Dopo aver ripercorso la storia delle interpretazioni della Sindone, dal primo resoconto documentato del 1357 fino a oggi, confutando ogni singola teoria sulla sua origine, Allen conclude che «questa immagine può essere stata prodotta soltanto facendo ricorso a una tecnica molto simile alla fotografia».
Fa poi notare come tutti gli elementi costitutivi di una tecnica basata su quella fotografica – il procedimento della camera oscura, le sostanze chimiche fotosensibili (il cloruro d’argento e il nitrato d’argento) e le lenti – fossero già noti prima del 1260, pertanto era plausibile fossero stati combinati assieme.
Queste conoscenze provenivano in gran parte dal Kitāb al-Manāzir (o De Aspectibus) di Ibn al-Haytham, un filosofo della natura arabo noto nell’Occidente latino come Alhazen, che visse dal 965 al 1039 circa. I sette volumi del Kitāb al-Manāzir contengono infatti dettagliate nozioni di ottica, oltre a un primo esempio di camera oscura (il termine latino fu coniato solo nel 1604 da Giovanni Keplero, che fu anche il primo a utilizzare la parola “camera” isolatamente per indicare la sua versione portatile).

(Voci)
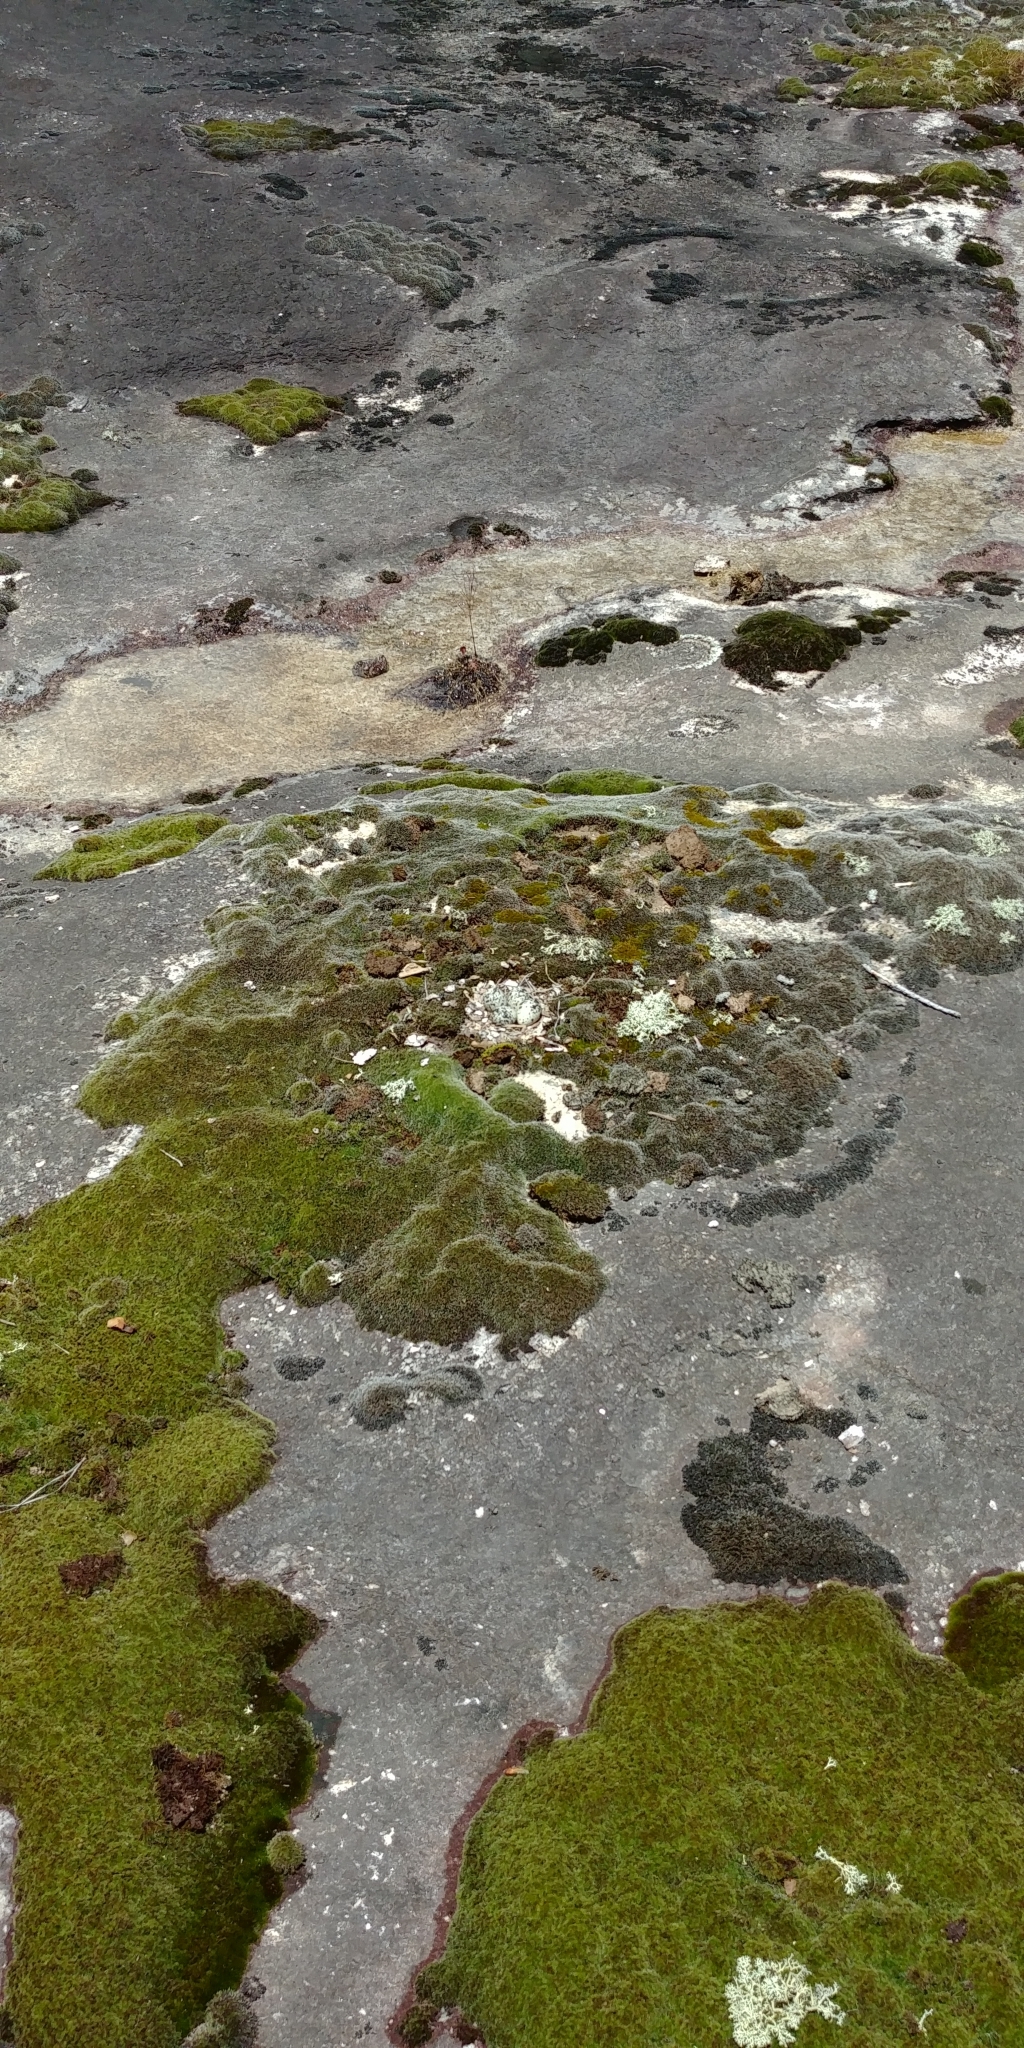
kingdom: Animalia
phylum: Chordata
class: Aves
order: Charadriiformes
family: Charadriidae
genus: Charadrius
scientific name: Charadrius vociferus
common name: Killdeer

#### [Cosa fare]
a - Nel brano sulla Sindone, chi ha coniato il termine latino per la camera oscura, e in che anno?
b - Ricopia tale e quale ogni riga di tutte le voci, lasciando fuori le immagini.

#### [Soluzioni]
a - Giovanni Keplero, nel 1604.

b -
kingdom: Animalia
phylum: Chordata
class: Aves
order: Charadriiformes
family: Charadriidae
genus: Charadrius
scientific name: Charadrius vociferus
common name: Killdeer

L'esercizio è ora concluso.